Ina mengungkapkan bahwa Indonesia terus berupaya agar TBC segera musnah dari Tanah Air. Diantaranya dengan memperkuat promosi dan pencegahan penyakit akibat bakteri Mycobacterium tuberculosis ini, pemanfaatan teknologi, serta integrasi data dengan rumah sakit dan Puskesmas.
"Kami terus memperkuat penemuan kasus dengan pemanfaatan teknologi seperti X-ray portable, Tes Cepat Molekuler, dan PCR, serta memberikan insentif dan SKP bagi tenaga kesehatan yang terlibat,” kata Ina.
Inovasi lainnya mencakup e-learning TBC yang telah diakses lebih dari 491 ribu tenaga kesehatan serta penerapan sertifikat kesembuhan otomatis bagi pasien.

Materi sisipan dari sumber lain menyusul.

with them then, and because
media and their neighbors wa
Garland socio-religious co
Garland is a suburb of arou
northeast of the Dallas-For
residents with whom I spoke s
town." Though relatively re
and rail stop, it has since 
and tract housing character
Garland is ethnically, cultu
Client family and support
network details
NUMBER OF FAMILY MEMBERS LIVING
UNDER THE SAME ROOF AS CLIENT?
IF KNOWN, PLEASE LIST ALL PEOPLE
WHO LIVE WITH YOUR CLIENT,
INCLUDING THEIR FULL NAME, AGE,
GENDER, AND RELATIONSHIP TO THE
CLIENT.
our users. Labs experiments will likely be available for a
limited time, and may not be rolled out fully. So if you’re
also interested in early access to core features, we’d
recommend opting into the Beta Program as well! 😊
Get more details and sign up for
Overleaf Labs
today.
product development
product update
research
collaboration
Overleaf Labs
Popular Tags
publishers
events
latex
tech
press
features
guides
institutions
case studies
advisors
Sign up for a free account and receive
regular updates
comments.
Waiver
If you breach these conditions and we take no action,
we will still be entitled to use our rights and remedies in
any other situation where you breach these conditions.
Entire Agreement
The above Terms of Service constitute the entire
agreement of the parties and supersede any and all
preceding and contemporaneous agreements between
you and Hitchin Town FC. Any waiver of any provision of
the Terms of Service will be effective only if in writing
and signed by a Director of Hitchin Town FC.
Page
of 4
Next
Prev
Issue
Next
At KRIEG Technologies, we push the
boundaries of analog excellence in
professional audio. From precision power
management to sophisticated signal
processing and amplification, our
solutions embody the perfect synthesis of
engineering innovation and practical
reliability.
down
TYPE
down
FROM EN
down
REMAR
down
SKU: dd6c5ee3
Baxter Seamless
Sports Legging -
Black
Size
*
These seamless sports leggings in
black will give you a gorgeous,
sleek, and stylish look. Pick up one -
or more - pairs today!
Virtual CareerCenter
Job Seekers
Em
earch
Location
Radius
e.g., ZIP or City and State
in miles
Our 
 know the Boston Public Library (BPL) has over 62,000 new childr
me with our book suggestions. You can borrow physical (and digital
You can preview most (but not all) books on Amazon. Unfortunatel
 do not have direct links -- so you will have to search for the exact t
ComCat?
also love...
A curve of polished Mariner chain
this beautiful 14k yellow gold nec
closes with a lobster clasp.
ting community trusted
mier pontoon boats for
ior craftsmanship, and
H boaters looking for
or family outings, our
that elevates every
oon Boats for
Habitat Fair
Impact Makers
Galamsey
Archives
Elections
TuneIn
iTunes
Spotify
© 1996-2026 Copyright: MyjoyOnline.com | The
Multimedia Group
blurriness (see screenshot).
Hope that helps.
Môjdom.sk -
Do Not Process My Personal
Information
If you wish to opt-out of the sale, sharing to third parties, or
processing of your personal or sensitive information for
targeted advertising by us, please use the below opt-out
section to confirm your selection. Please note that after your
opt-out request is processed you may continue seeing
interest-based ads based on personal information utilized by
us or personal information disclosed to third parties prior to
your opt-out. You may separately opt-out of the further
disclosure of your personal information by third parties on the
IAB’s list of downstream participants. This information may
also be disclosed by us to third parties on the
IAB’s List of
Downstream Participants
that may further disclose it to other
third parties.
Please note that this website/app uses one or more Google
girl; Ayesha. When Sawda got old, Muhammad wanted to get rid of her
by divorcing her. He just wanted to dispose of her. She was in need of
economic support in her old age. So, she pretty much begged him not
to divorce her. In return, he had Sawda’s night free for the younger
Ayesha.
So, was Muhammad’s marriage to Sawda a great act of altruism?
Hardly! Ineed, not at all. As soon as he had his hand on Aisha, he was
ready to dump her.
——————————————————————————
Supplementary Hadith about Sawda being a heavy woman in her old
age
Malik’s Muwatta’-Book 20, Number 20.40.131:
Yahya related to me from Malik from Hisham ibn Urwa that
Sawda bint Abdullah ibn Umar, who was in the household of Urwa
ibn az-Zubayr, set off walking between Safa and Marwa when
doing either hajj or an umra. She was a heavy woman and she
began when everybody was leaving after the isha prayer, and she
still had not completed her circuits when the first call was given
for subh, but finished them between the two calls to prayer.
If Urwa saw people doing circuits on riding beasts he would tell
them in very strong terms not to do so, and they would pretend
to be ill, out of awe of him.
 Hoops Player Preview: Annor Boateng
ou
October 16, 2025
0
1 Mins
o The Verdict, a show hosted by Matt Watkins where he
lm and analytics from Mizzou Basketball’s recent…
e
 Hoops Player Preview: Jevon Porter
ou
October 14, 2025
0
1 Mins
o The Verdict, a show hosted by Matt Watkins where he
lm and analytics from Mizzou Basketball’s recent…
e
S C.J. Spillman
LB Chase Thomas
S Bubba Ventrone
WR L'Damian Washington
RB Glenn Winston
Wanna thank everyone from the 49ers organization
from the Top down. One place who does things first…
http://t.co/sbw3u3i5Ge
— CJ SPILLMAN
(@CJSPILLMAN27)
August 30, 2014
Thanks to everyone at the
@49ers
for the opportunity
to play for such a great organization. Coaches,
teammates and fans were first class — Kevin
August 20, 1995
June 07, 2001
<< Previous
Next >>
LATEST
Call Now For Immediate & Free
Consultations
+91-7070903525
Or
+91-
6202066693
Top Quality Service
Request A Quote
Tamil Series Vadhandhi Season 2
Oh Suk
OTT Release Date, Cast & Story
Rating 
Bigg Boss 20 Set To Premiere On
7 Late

Dukungan Pemda Lewat Alokasi Anggaran
Kementerian Dalam Negeri (Kemendagri) yang diwakili Chaerul Dwi mengungkapkan bahwa komitmen pemerintah dalam menurunkan kasus TBC sebesar 50% dalam lima tahun melalui Program Quick Win.
“Pemerintah daerah memiliki peran strategis dalam kebijakan penanggulangan TBC. Kami mendorong agar setiap daerah dapat menyesuaikan perencanaan dan anggarannya untuk mengatasi masalah ini. Jangan sampai keterbatasan anggaran menjadi kendala,” tegas dokter Chaerul.
Pada 2025, target nasional yang harus dicapai meliputi 90% deteksi kasus, 100% inisiasi pengobatan, serta tingkat keberhasilan pengobatan di atas 80%. Pencapaian target ini diharapkan dapat mengurangi jumlah kasus dan kematian akibat TBC secara signifikan.
“Pencegahan dan pengobatan TBC harus menjadi prioritas utama. Tanpa kebijakan yang kuat dan anggaran yang memadai, target tersebut sulit dicapai. Oleh karena itu, pemerintah daerah harus memastikan alokasi anggaran yang tepat,” tambah Dr. Chaerul.